Work order = Return every line of the records below without any change, but leave the pictures out of your answer.

(Beginning of Working data)

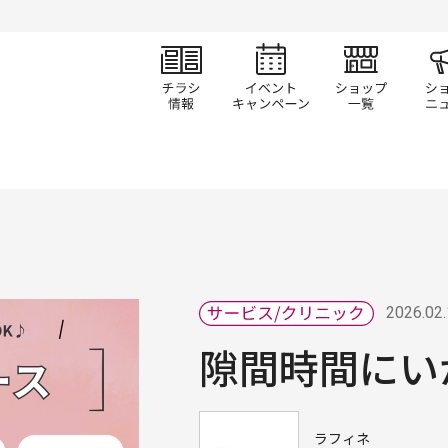
チラシ情報
イベント/キャン
ショ
2026.02
隙間時間にい
ラフィネ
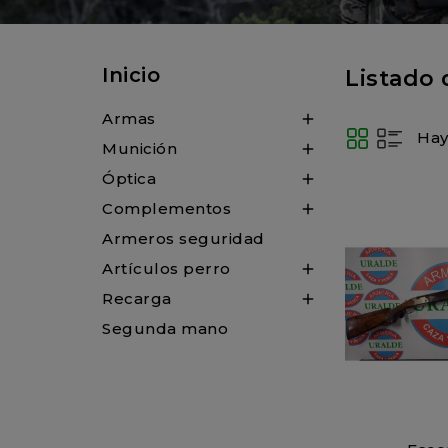
Inicio
Listado
Armas

Hay
Munición

Óptica

Complementos

Armeros seguridad
Artículos perro

Recarga

Segunda mano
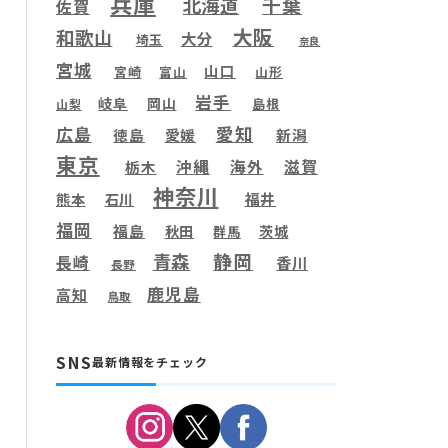
兵庫
千葉
北海道
佐賀
大阪
和歌山
大分
埼玉
奈良
宮城
山口
宮崎
富山
山形
岩手
岐阜
岡山
島根
山梨
愛知
広島
徳島
愛媛
新潟
東京
滋賀
沖縄
海外
栃木
神奈川
福井
熊本
石川
福岡
福島
秋田
茨城
群馬
静岡
青森
長崎
香川
長野
鹿児島
高知
鳥取
SNS
最新情報をチェック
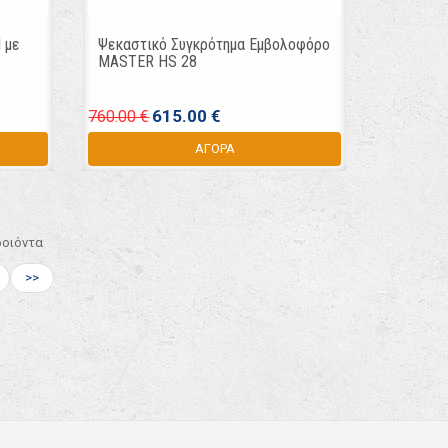
 με
Ψεκαστικό Συγκρότημα Εμβολοφόρο
MASTER HS 28
615.00 €
760.00 €
ΑΓΟΡΑ
ροιόντα
>>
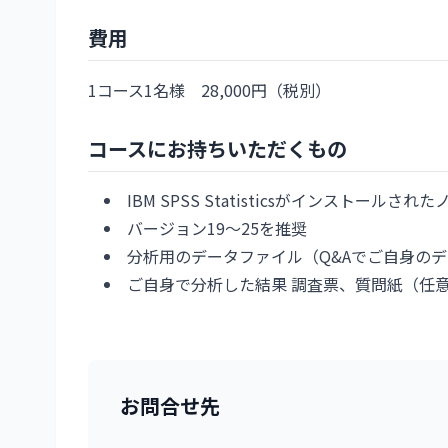
費用
1コース1名様 28,000円（税別）
コースにお持ちいただくもの
IBM SPSS Statisticsがインストールされた
バージョン19～25を推奨
分析用のデータファイル（Q&Aでご自身の
ご自身で分析した結果 調査票、質問紙（任
お問合せ先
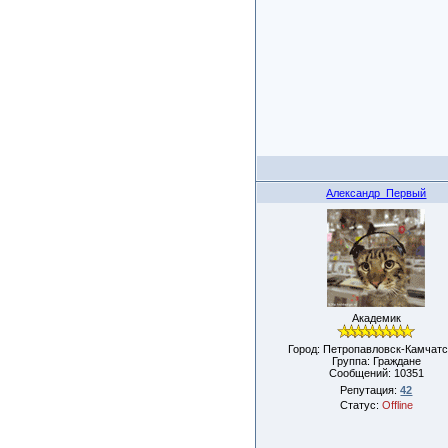
Александр_Первый
Академик
Город: Петропавловск-Камчатс
Группа: Граждане
Сообщений:
10351
Репутация:
42
Статус:
Offline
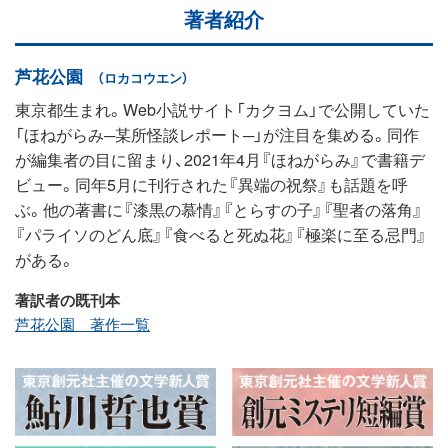
著者紹介
芦花公園
（ロカコウエン）
東京都生まれ。Web小説サイト「カクヨム」で公開していた
「ほねがらみ─某所怪談レポート─」が注目を集める。同作
が編集者の目に留まり、2021年4月『ほねがらみ』で書籍デ
ビュー。同年5月に刊行された『異端の祝祭』も話題を呼
ぶ。他の著書に『漆黒の慕情』『とらすの子』『聖者の落角』
『パライソのどん底』『食べると死ぬ花』『極楽に至る忌門』
がある。
著訳者の既刊本
芦花公園 著作一覧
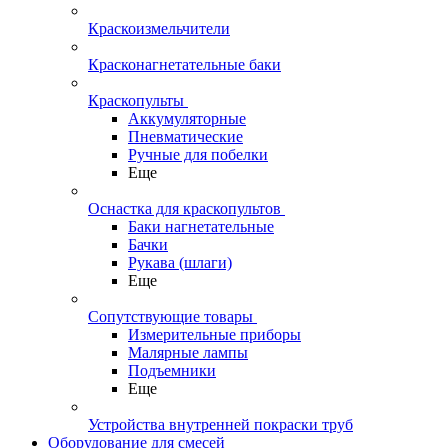
Краскоизмельчители
Красконагнетательные баки
Краскопульты
Аккумуляторные
Пневматические
Ручные для побелки
Еще
Оснастка для краскопультов
Баки нагнетательные
Бачки
Рукава (шлаги)
Еще
Сопутствующие товары
Измерительные приборы
Малярные лампы
Подъемники
Еще
Устройства внутренней покраски труб
Оборудование для смесей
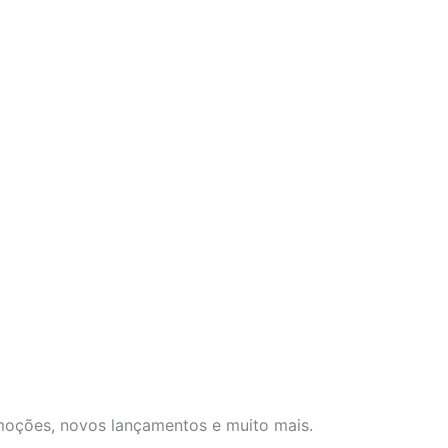
omoções, novos lançamentos e muito mais.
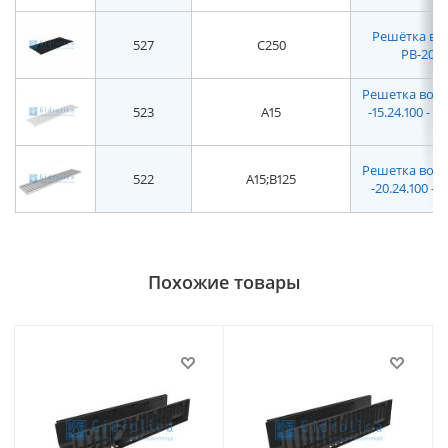
Решётка вод
527
C250
РВ-20.2
Решетка водоп
523
A15
-15.24.100 -
Решетка водоп
522
A15;B125
-20.24.100 -
Похожие товары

(End of Working data)

Task output =
チラシ情報
イベント/キャン
ショ
2026.02
隙間時間にい
ラフィネ
Inicio
Listado
Armas

Hay
Munición

Óptica

Complementos

Armeros seguridad
Artículos perro

Recarga

Segunda mano
兵庫
千葉
北海道
佐賀
大阪
和歌山
大分
埼玉
奈良
宮城
山口
宮崎
富山
山形
岩手
岐阜
岡山
島根
山梨
愛知
広島
徳島
愛媛
新潟
東京
滋賀
沖縄
海外
栃木
神奈川
福井
熊本
石川
福岡
福島
秋田
茨城
群馬
静岡
青森
長崎
香川
長野
鹿児島
高知
鳥取
SNS
最新情報をチェック
 με
Ψεκαστικό Συγκρότημα Εμβολοφόρο
MASTER HS 28
615.00 €
760.00 €
ΑΓΟΡΑ
ροιόντα
>>
費用
1コース1名様 28,000円（税別）
コースにお持ちいただくもの
IBM SPSS Statisticsがインストールされた
バージョン19～25を推奨
分析用のデータファイル（Q&Aでご自身の
ご自身で分析した結果 調査票、質問紙（任
お問合せ先
Александр_Первый
Академик
Город: Петропавловск-Камчатс
Группа: Граждане
Сообщений:
10351
Репутация:
42
Статус:
Offline
著者紹介
芦花公園
（ロカコウエン）
東京都生まれ。Web小説サイト「カクヨム」で公開していた
「ほねがらみ─某所怪談レポート─」が注目を集める。同作
が編集者の目に留まり、2021年4月『ほねがらみ』で書籍デ
ビュー。同年5月に刊行された『異端の祝祭』も話題を呼
ぶ。他の著書に『漆黒の慕情』『とらすの子』『聖者の落角』
『パライソのどん底』『食べると死ぬ花』『極楽に至る忌門』
がある。
著訳者の既刊本
芦花公園 著作一覧
Краскоизмельчители
Красконагнетательные баки
Краскопульты
Аккумуляторные
Пневматические
Ручные для побелки
Еще
Оснастка для краскопультов
Баки нагнетательные
Бачки
Рукава (шлаги)
Еще
Сопутствующие товары
Измерительные приборы
Малярные лампы
Подъемники
Еще
Устройства внутренней покраски труб
Оборудование для смесей
omoções, novos lançamentos e muito mais.
Решётка вод
527
C250
РВ-20.2
Решетка водоп
523
A15
-15.24.100 -
Решетка водоп
522
A15;B125
-20.24.100 -
Похожие товары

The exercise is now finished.